O primeiro passo, [diz ele] na busca dessa definição seria distinguir os três métodos básicos pelos quais qualquer Estado pode alocar recursos para indivíduos e famílias. Estes são, em primeiro lugar, benefícios "universais", não relacionados a qualquer renda ou situação de emprego, mas alocados aos cidadãos que caem em uma categoria social específica. Em segundo lugar, há benefícios de seguro social, relacionados ao emprego e à prática contributiva. E, em terceiro lugar, há os benefícios relacionados à renda que exigem testes de meio e cuja elegibilidade para o acesso dos mesmos depende de uma avaliação atualizada de bens.13 13 . "A first step in pursuit of such a goal is to distinguish the three basic methods by which any state can allocate resources to individuals or households. These are, first, the universal or contingency benefits, not related to either income or employment status, but allocated to citizens falling within a specific social category. Second, there are social insurance benefits, which are related to employment status and contribution record. Third, there are the means-tested or income-related benefits, where eligibility is dependent on an assessment of current or recent and/or assets."

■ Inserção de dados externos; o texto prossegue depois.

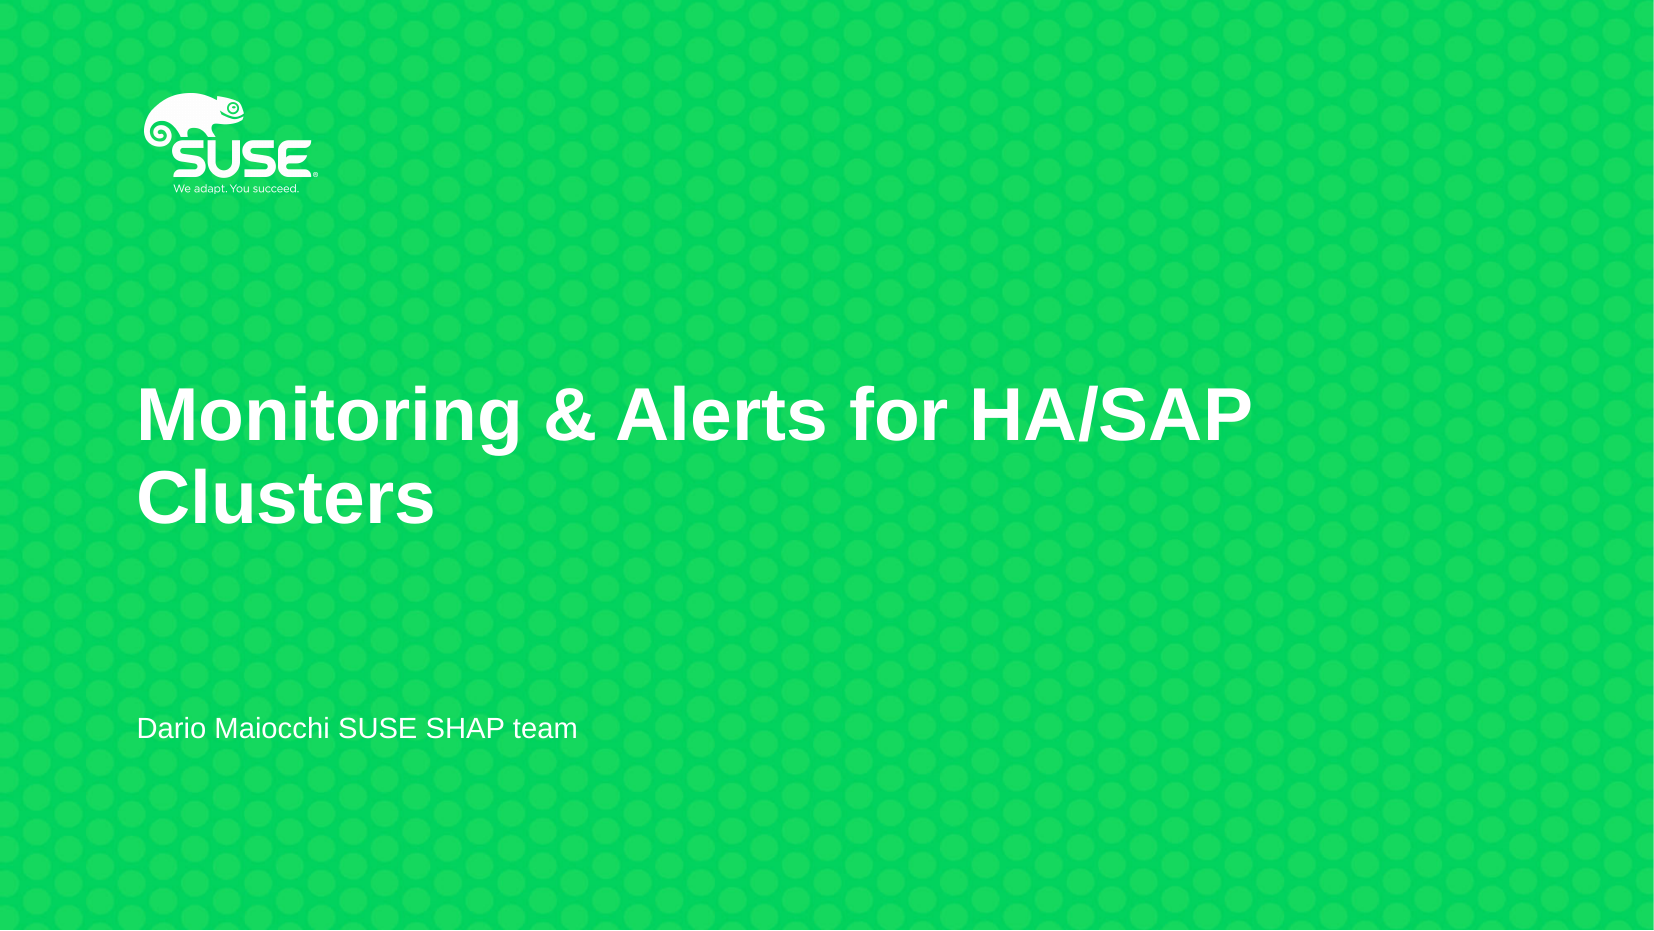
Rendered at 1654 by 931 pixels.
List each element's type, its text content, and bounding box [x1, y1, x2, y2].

picture [0, 0, 1654, 930]
list Dario Maiocchi SUSE SHAP team [121, 704, 879, 925]
title Monitoring & Alerts for HA/SAP Clusters [121, 217, 1531, 541]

Na terceira categoria que, de fato, é a que expressa a concepção europeia de assistência social, o autor distingue três tipos: assistência geral, que provê benefícios em dinheiro para todos, ou quase todos, situados abaixo de um padrão mínimo de pobreza estabelecido (ex.: renda mínima); assistência categorial, que provê ajuda em dinheiro a grupos específicos (ex.: créditos familiares, auxílio-desemprego); e assistência vinculada, que provê aos necessitados o acesso a bens e serviços específicos, em dinheiro ou em espécie (ex.: merenda escolar).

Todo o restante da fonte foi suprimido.